Legacy background checks require manually pulling disorganized data from disparate sources, sorting through inconsistent language, and juggling ever-evolving regional compliance laws. We've rebuilt the background check with technology at its core. Our platform uses artificial intelligence to help you hire quickly without sacrificing accuracy or compliance.
Our Charge Classifier uses machine learning to quickly categorize criminal charges from jurisdictions across the U.S., making charge language clearer and drastically reducing the amount of time spent on manual review.
Background check compliance violations and litigation can cost companies millions. Checkr’s compliance engine helps you keep up with evolving regional compliance laws, so you stay ahead of the curve.
AI can identify, classify, and filter data in a fraction of the time required by manual, legacy processes. You can screen candidates faster, with fewer resources.

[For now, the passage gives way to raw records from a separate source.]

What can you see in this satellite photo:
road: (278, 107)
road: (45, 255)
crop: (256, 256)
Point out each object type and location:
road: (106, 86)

While other consumer reporting agencies are forced to process every record manually, our machine learning tools categorize data clearly and consistently. Processing over 1.5 million background checks per month, Checkr's platform is constantly learning, giving our customers greater clarity and control.

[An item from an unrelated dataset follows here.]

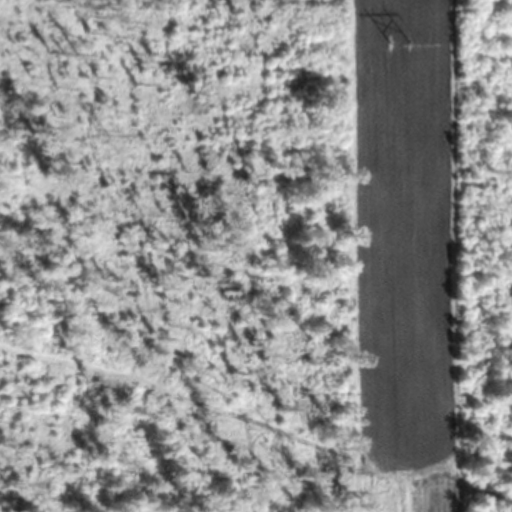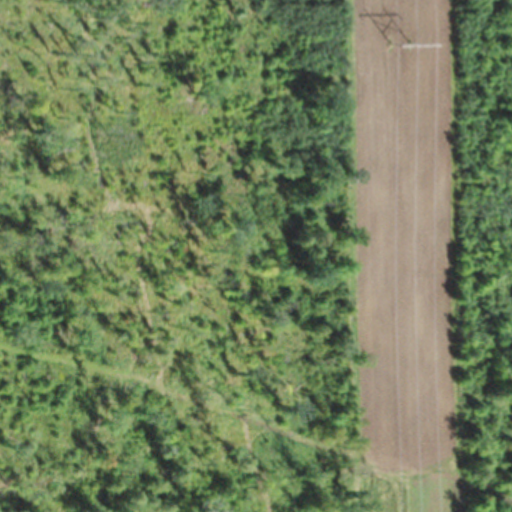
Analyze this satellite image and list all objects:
power tower: (399, 43)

In addition to helping you hire faster, our technology can help you comply with complex regional regulations. Our Compliance Engine filters out any information that is not legally reportable, and we continuously update our products based on new legal developments.
Background checks are critical to gaining an understanding of your risk before hiring a candidate, but once a background check is complete, the results remain static and soon fall out of date.
Our proprietary data network leverages multiple criminal data sources and the millions of background checks we process each month to help you stay on top of new, reportable charges connected to your workforce. Our proprietary data network is a key part of Checkr’s continuous monitoring services, which help alert your team to safety incidents faster.